Re: Definitions limit on label length in UTF-8

by John C Klensin-3 :: Rate this Message:

Reply to Author | View Threaded | Show Only this Message

Martin,

First of all, please understand that I'm much more agnostic on
this issue than I think you assume.  I'm trying to reflect what
I believe I've been told by the WG and by various other
communities on the subject but, if the WG says "change it", I
will do so as editor and lose very little sleep about the
subject.

I'll let Dave and Stuart address the API and eventual migration
to pure UTF-8 issues.  I've been told that the ability to
convert to length-value form (with a six-bit length) _before_
Punycode conversion (or in an IDNA-unaware, "octets only"
implementation) is critical for the DNS community and for some
security-related applications which store DNS-based identifiers
in that form.  But I have no personal implementation experience
in either area, so perhaps Andrew and Paul can either speak to
those issues or point us to someone who can.

As a sometime-implementer, I'm nervous about unlimited-length
strings (as, based on recent interactions, are Stuart and Vint).
But it seems to me that the string length here is bounded in any
event -- with 59 characters of Punycode in an A-label, the upper
limit on a UTF-8 or UTF-32 string cannot be over 236 characters
and, I assume, would be considerably smaller.  Especially if we
can pin that number down (Adam?), I'd be a lot happier with text
that said, essentially, "the limit is on the A-label string, but
implementations should be aware that a maximum-length A-label
can convert to a U-label of up to NNN" characters than saying
"unlimited" and I think some others would be too.
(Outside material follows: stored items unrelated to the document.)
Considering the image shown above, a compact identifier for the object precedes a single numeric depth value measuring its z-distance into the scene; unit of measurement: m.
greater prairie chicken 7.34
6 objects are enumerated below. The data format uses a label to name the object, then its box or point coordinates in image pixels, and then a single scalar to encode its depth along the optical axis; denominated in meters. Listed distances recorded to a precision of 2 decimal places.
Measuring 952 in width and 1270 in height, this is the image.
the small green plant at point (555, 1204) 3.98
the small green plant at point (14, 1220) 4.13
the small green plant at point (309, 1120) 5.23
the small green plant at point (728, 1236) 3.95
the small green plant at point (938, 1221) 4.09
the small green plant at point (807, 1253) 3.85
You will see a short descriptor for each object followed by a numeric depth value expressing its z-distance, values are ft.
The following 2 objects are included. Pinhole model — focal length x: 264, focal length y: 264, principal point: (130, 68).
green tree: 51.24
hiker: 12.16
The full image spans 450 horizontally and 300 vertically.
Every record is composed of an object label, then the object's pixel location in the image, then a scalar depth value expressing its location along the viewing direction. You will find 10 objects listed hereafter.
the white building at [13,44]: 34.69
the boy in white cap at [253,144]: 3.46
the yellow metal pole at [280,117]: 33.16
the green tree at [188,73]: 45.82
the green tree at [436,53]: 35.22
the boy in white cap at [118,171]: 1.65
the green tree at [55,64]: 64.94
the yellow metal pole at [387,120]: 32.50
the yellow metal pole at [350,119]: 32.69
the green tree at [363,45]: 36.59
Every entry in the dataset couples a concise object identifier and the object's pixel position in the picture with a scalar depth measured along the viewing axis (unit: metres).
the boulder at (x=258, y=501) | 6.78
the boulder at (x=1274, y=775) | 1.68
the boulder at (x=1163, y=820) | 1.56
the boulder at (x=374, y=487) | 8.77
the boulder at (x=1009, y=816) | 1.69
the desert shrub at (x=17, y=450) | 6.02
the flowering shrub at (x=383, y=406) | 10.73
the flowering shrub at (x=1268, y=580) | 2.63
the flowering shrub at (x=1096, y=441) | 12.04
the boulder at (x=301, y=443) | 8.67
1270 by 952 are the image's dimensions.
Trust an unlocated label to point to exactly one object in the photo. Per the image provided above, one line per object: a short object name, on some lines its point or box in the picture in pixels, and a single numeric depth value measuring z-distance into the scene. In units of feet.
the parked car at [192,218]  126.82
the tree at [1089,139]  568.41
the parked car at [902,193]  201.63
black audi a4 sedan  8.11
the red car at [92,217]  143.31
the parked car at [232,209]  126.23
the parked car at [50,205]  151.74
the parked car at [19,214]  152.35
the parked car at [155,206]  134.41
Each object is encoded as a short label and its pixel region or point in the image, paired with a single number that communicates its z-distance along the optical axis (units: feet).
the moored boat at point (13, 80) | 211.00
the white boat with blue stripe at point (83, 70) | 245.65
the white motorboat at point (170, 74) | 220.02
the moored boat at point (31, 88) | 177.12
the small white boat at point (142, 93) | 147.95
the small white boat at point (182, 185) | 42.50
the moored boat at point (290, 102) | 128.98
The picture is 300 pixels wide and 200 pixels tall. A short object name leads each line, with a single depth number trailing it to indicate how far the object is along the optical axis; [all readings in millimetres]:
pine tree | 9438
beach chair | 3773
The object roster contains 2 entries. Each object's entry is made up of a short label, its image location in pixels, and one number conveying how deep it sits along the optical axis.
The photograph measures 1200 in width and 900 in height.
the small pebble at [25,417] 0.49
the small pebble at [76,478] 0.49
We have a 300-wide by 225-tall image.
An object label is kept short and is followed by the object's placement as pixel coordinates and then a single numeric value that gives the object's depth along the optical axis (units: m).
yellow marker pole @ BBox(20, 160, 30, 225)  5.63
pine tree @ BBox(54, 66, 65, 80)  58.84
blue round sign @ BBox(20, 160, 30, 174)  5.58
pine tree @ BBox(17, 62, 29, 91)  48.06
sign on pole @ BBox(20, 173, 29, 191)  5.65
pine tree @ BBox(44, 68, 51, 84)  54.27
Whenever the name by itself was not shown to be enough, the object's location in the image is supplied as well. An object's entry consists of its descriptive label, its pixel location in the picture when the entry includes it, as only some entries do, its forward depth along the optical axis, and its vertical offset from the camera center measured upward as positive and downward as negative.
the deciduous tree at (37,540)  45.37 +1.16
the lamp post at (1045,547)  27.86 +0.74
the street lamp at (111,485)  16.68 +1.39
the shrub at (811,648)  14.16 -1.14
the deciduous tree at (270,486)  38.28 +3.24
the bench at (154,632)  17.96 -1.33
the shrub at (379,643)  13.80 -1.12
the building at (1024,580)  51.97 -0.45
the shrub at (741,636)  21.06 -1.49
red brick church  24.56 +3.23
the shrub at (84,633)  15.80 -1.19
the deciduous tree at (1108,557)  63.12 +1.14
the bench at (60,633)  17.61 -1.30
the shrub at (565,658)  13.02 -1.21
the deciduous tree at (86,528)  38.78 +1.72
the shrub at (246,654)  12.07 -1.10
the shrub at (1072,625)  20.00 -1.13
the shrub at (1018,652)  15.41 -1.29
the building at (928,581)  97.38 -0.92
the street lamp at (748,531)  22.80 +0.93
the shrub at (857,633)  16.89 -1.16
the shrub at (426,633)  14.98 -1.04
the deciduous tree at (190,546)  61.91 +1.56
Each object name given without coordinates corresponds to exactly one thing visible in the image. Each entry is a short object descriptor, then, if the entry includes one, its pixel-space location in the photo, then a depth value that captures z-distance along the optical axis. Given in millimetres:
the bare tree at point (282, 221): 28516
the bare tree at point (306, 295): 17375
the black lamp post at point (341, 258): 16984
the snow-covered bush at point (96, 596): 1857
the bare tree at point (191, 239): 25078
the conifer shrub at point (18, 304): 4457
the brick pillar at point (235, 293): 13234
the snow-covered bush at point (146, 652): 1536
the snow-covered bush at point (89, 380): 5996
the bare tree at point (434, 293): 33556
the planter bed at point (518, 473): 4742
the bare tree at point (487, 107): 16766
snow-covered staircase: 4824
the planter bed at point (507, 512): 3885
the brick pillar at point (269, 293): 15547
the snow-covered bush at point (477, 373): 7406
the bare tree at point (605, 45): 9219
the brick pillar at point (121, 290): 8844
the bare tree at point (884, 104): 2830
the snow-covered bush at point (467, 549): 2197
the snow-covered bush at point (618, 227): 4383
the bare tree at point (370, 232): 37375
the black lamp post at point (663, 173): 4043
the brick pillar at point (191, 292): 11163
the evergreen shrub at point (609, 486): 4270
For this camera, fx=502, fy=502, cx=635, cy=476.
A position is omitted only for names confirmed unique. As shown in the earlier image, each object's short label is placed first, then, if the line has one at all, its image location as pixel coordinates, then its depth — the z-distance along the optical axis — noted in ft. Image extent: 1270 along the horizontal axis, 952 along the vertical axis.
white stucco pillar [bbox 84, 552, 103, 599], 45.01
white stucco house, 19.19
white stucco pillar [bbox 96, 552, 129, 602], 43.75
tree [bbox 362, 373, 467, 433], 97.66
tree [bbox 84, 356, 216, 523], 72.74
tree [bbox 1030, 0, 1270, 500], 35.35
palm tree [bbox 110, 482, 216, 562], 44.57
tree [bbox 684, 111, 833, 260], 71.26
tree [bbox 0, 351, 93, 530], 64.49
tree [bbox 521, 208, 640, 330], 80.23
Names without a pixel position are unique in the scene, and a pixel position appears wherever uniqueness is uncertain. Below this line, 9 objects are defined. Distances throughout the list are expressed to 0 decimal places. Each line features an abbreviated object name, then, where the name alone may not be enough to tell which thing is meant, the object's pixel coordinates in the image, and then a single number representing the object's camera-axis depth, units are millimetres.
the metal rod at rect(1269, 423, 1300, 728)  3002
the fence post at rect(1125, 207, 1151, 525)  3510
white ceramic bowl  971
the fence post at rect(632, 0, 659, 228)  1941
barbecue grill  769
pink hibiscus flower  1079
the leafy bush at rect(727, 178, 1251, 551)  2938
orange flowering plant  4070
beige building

All of that said, I'm not persuaded by the "there have been no
issues raised, therefore there is no problem" argument.  The
reality is that, for mnemonic and typing convenience, people
generally prefer shorter labels to longer ones.  Other than in
test demonstrations and as part of efforts to encode other types
of information in DNS labels, I don't believe I've ever seen a
60+ character ASCII label in the wild.  Regardless of script, a
few such labels in the same FQDN would not only be nearly
impossible for most people to enter correctly but also would
guarantee line-wrapping of DNS names in most screen-layout and
documentation arrangements... never an ideal situation.   That
isn't an argument for banning labels of that length or longer;
it does suggest a reason why no problems have been identified
other than "people have been using this for years with no
difficulty".

regards,
    john



--On Saturday, September 12, 2009 12:14 +0900 "\"Martin J.
Dürst\"" <duerst@...> wrote:

> Hello John,
>
> [Dave, this is Cc'ed to you because of some discussion
> relating to draft-iab-idn-encoding-00.txt.]
>
> [I'm also cc'ing public-iri@... because of the IRI-related
> issue at the end.]
>
> [Everybody, please remove the Cc fields when they are
> unnecessary.]
>
>
> Overall, I'm afraid that on this issue, more convoluted
> explanations won't convince me nor anybody else, but I'll
> nevertheless try to answer your discussion below
> point-by-point.
>
> What I (and I guess others on this list) really would like to
> know is whether you have any CONCRETE reports or evidence
> regarding problems with IDN labels that are longer than 63
> octets when expressed in UTF-8.
>
> Otherwise, Michel has put it much better than me: "given the
> lack of issues with IDNA2003 on that specific topic there are
> no reasons to introduce an incompatible change".